By Anu Dev…
No slavery can be abolished without a double emancipation, and the master will benefit by freedom more than the freed-man – Thomas Huxley
On August 1st, we celebrated Emancipation Day! Slavery was abolished 183 years ago. 183 years! But yet, oftentimes, I wonder what has happened to the promise of that seminal event.
Studying Caribbean History back at Queen’s, we spent a lot of time learning about conditions on the sugar plantations during slavery and after Emancipation. It was a descent into horror. It was an eye opener to learn about the slave trade and about the terror of the Middle Passage which, when contraposed against the societies from which the slaves were snatched, becomes an object lesson of “man’s inhumanity to man.”
I was surprised (but vindicated that I chose to write History at CSEC!) when, in my first year in med school, one of the required classes (they’re all “required” incidentally) was “Caribbean Civilisation”. Quite a lot of my new friends found the going quite strenuous and unfamiliar, but to me it was quite familiar territory — but with a twist.
The professor, Dr John Campbell, chose as his foundational text a book he’d written: Beyond Massa.
The book dealt with the running of the sugar plantation Golden Grove in eastern Jamaica during the years 1770-1834. The setting and timeframe are both significant since, at the time, Jamaica was the most profitable British colony in the Caribbean, and yet there were pressures developing in England for the abolition of slavery, the “peculiar institution” from which the wealth from sugar was generated.
Most intriguingly, Campbell used as his primary source of data the correspondence from the manager of the plantation, Simon Taylor, and the absentee owner, Chaloner Arcedeckne. These letters are on the Web… and they are fascinating. But what made the work interesting was his use of ideas from the contemporary Human Resource Model (HRM) of managing workers. Slavery was more nuanced than I had been taught.
He placed emphasis on the social interactions between the enslaved and the managers, rather than the now conventional historiographical focus on the economic aspects of plantation society.
He emphasised that there was a two-way negotiated space where the enslaved people had more ‘agency’ than previous studies had accredited to them: they were subjects, and not just objects.
The study also contended that the differences between the West African form of slavery, from which the slaves were brought, and Caribbean chattel slavery were crucial in the new dyadic master-slave relationship. In the West African form, the slave was still considered a person, while under the chattel slavery system, the slave was completely dehumanised and considered “property”. And it is because the enslaved people were accustomed to this more benign concept of slavery that HRM techniques could work. There could be opportunities for bargaining and negotiation.
Taking the logic to its denouement, the author posits a third and controversial thesis – that the enslaved people did not want to end slavery itself, they simply “wanted to change the tone of British West Indian slavery”.

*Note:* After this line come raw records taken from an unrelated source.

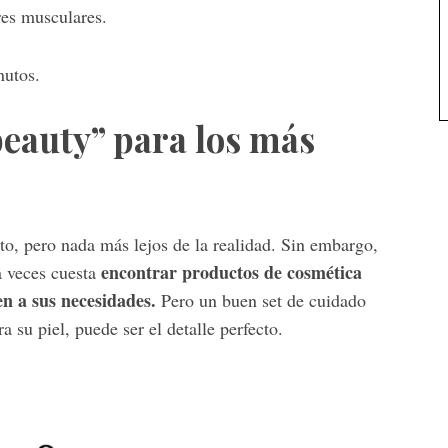
res musculares.
nutos.
beauty” para los más
to, pero nada más lejos de la realidad. Sin embargo,
encontrar productos de cosmética
a veces cuesta
n a sus necesidades.
Pero un buen set de cuidado
 su piel, puede ser el detalle perfecto.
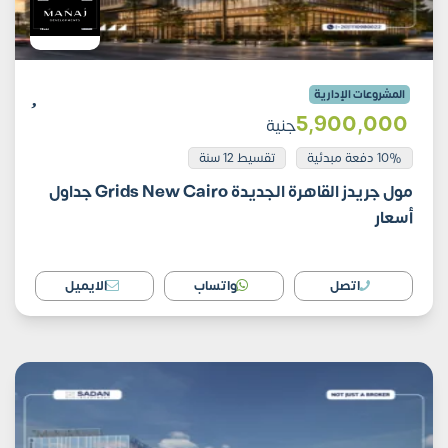
المشروعات الإدارية
5٬900٬000
جنية
10% دفعة مبدئية
تقسيط 12 سنة
مول جريدز القاهرة الجديدة Grids New Cairo جداول
أسعار
اتصل
واتساب
الايميل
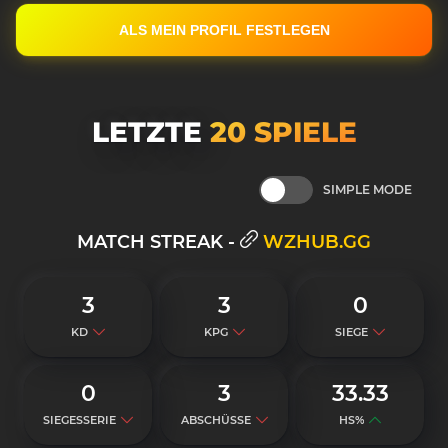
ALS MEIN PROFIL FESTLEGEN
LETZTE
20 SPIELE
SIMPLE MODE
MATCH STREAK -
WZHUB.GG
3
3
0
KD
KPG
SIEGE
0
3
33.33
SIEGESSERIE
ABSCHÜSSE
HS%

The historiography on the institution of West Indian slavery was initially dominated by British writers, who focused on the “civilising” mission of the enterprise for the African slaves, who were not considered fully human. This is in our high school textbooks.
This perspective was challenged by historians such as Eric Williams, who later became the first PM of TT. He proposed a more Marxian economic-based approach, which stressed the role of slavery in laying the material foundation of Britain’s industrial revolution. This is now being supported by modern scholars who are relooking at what Marx called “primitive accumulation”. We don’t hear much of this.
Now Campbell offers another perspective. It’s worth checking out.
As our Caribbean prophet Bob Marley sang, “Emancipate yourselves from mental slavery; none but ourselves can free our minds.”